# Problem 1:
In the forum thread about RTL handling in PPTX files, what value is implied when the rtl attribute is omitted?

# Given text:
-- Opening Marker --

OpenXML: RTL properties not correctly handled in PPTX
Hello Okapi team,
I translated a PPTX file from English to Arabic. The target Arabic file is not right aligned at all. I mean, it's still LTR, not RTL. Is this a known issue? Or did I miss something? I know that MateCat uses okapi filters, and the same issue is there. Is there any workaround for this? How can I generate a well-formatted RTL Arabic PPTX file?
That being said, if I convert the files to sdlxliff, translate it, then save target as from withing Trados Studio, the layout is right-aligned.
Please see screen shot.
Thanks, Mohamed
Comments (22)
-
-
- changed title to OpenXML: RTL properties not correctly handled in PPTX
-
Duplicate:
#957with additional information. -
There is a bit more on the matter.
Columns Right-To-Left attribute
rtlCol="1|0|true|false|on|off"
specifies whether columns are used in a right-to-left or left-to-right order. The usage of this attribute only sets the column order that is used to determine which column overflow text should go to next. If this attribute is omitted, then a value of <0>, or off is implied in which case text will start in the leftmost column and flow to the right.
It can be present in:
- <lnDef> (§5.1.4.1.20); <rich> (§5.7.2.157); <spDef> (§5.1.4.1.27); <t> (§5.9.3.8); <txBody> (§5.8.2.26); <txBody> (§5.1.2.1.40); <txBody> (§5.6.2.33); <txBody> (§4.4.1.47); <txDef> (§5.1.4.1.28); <txPr> (§5.7.2.217)/a:bodyPr
Right To Left attribute
rtl="1|0|true|false|on|off"
specifies whether the table or text is right-to-left or left-to-right in its flow direction. If this attribute is omitted, then a value of <0>, or left-to-right is implied.
It can be present in:
-
p:presentation as Right-To-Left Views which specify if the current view of the user interface is oriented right-to-left or left-to-right. The view is right-to-left is this value is set to true, and left-to-right otherwise.

-- Closing Marker --

# Problem 2:
In the listing below, reproduce verbatim the lines from the one containing "left knee: (344, 226, -22)" through the one containing "right ankle: (379, 264, -5)", with both of those lines included.

# Extracted data:
-- Opening Marker --

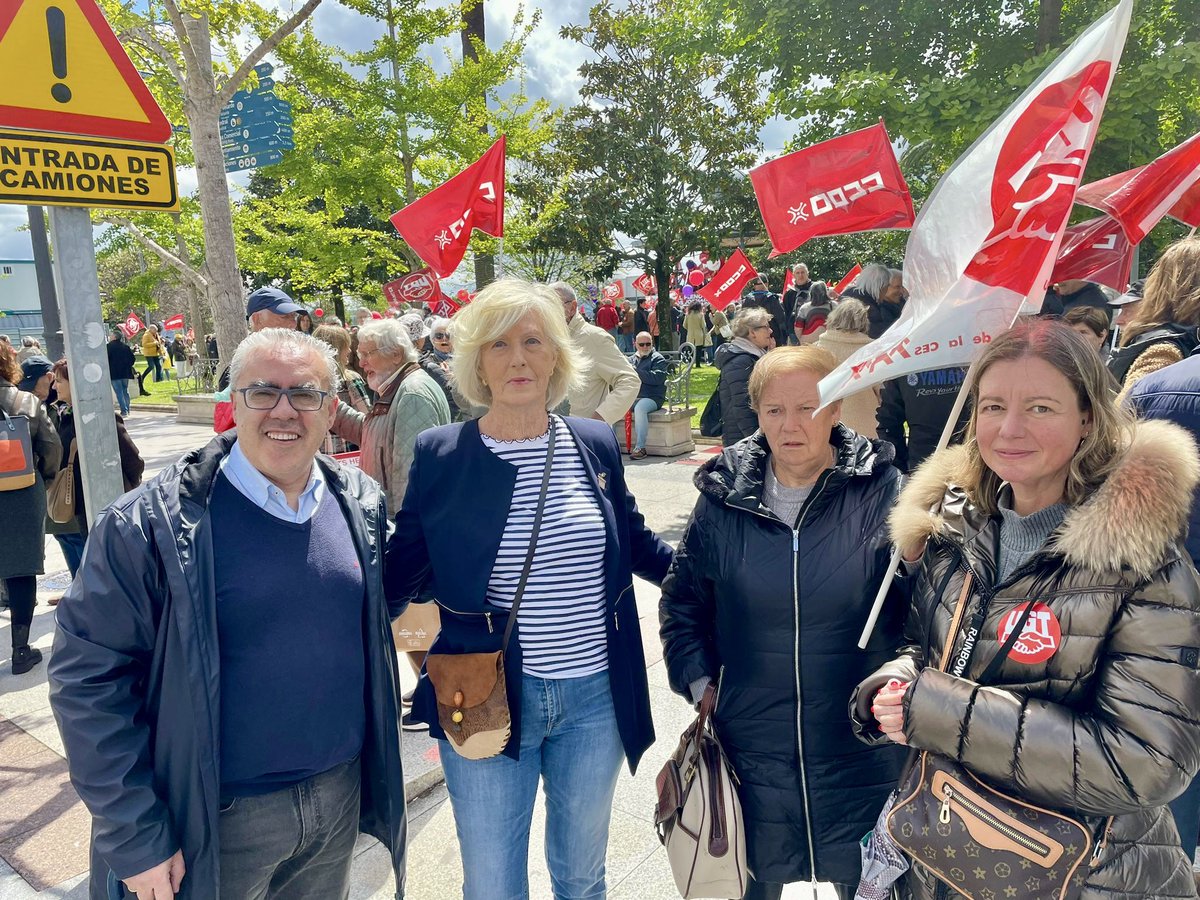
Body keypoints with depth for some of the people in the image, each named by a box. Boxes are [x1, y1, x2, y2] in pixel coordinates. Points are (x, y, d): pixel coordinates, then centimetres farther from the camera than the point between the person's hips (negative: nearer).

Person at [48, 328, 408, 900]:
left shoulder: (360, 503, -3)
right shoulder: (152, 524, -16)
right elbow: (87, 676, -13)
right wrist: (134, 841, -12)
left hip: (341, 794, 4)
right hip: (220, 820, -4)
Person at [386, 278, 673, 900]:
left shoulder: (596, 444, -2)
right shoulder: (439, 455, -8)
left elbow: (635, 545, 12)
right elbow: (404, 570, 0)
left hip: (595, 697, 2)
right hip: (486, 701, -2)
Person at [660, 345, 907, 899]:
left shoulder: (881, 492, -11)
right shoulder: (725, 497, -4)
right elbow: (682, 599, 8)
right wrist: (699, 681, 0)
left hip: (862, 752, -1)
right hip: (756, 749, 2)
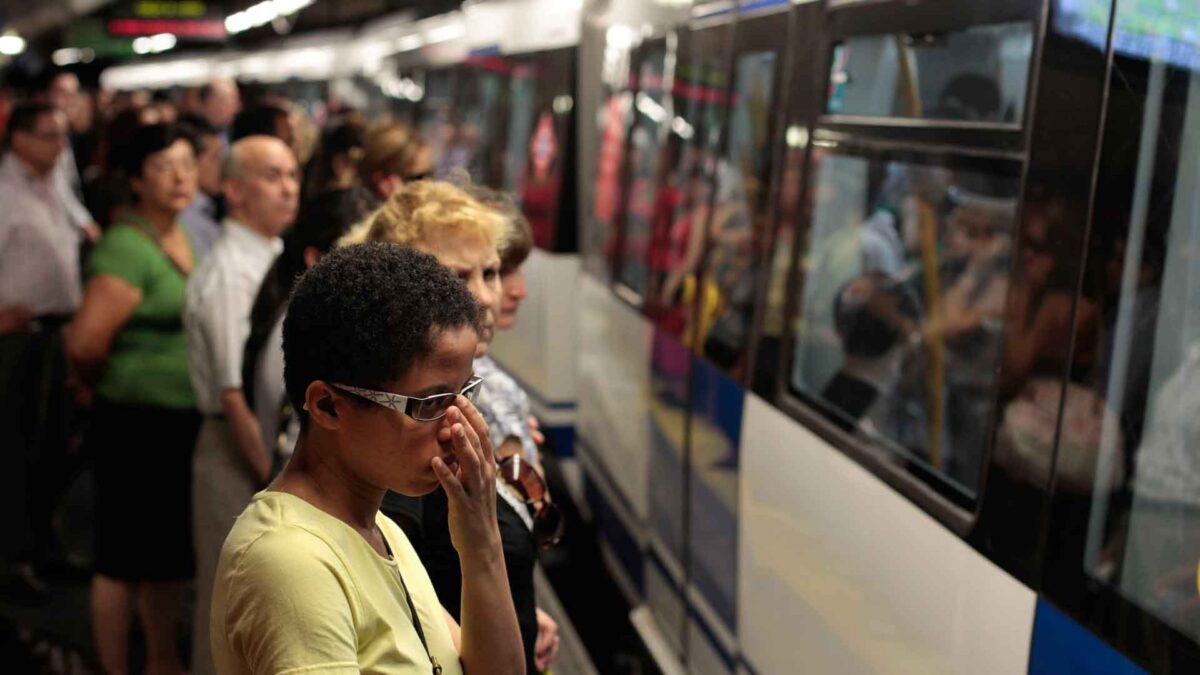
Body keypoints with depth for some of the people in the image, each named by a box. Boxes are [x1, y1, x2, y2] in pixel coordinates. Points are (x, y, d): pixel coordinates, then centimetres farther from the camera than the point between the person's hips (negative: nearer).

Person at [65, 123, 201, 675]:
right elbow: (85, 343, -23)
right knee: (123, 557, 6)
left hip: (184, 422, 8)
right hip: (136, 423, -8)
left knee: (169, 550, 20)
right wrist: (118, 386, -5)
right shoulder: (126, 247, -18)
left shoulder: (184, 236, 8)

-- Closing Marker --
-- Opening Marker --

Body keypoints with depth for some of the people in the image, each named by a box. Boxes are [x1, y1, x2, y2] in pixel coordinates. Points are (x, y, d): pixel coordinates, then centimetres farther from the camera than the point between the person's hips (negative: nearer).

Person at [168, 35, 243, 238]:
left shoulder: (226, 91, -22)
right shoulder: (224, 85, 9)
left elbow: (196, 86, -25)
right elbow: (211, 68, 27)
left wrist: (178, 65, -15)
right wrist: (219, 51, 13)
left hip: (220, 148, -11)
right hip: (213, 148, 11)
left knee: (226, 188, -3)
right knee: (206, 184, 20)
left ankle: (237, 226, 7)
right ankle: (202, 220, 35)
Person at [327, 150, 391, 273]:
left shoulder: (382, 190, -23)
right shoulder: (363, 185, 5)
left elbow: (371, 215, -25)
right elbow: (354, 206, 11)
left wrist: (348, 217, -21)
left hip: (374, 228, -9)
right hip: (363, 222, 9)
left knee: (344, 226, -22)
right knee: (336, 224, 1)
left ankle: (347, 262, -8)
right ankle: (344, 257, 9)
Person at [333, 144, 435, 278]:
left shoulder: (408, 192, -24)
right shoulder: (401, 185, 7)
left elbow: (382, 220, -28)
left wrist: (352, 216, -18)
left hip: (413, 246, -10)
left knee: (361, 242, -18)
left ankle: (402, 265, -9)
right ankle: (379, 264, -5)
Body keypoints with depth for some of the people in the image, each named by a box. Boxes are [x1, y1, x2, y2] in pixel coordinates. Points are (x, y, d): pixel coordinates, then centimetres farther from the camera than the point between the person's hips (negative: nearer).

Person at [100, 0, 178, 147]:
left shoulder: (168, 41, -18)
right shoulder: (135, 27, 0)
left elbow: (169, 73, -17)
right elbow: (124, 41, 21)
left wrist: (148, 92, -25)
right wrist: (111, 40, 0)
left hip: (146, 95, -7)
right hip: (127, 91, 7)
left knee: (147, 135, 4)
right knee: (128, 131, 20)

-- Closing Marker --

# Output 1:
A value of 0, meaning left-to-right.

# Output 2:
left knee: (344, 226, -22)
right knee: (336, 224, 1)
left ankle: (347, 262, -8)
right ankle: (344, 257, 9)
Person at [333, 144, 435, 278]:
left shoulder: (408, 192, -24)
right shoulder: (401, 185, 7)
left elbow: (382, 220, -28)
left wrist: (352, 216, -18)
left hip: (413, 246, -10)
left knee: (361, 242, -18)
left ankle: (402, 265, -9)
right ankle: (379, 264, -5)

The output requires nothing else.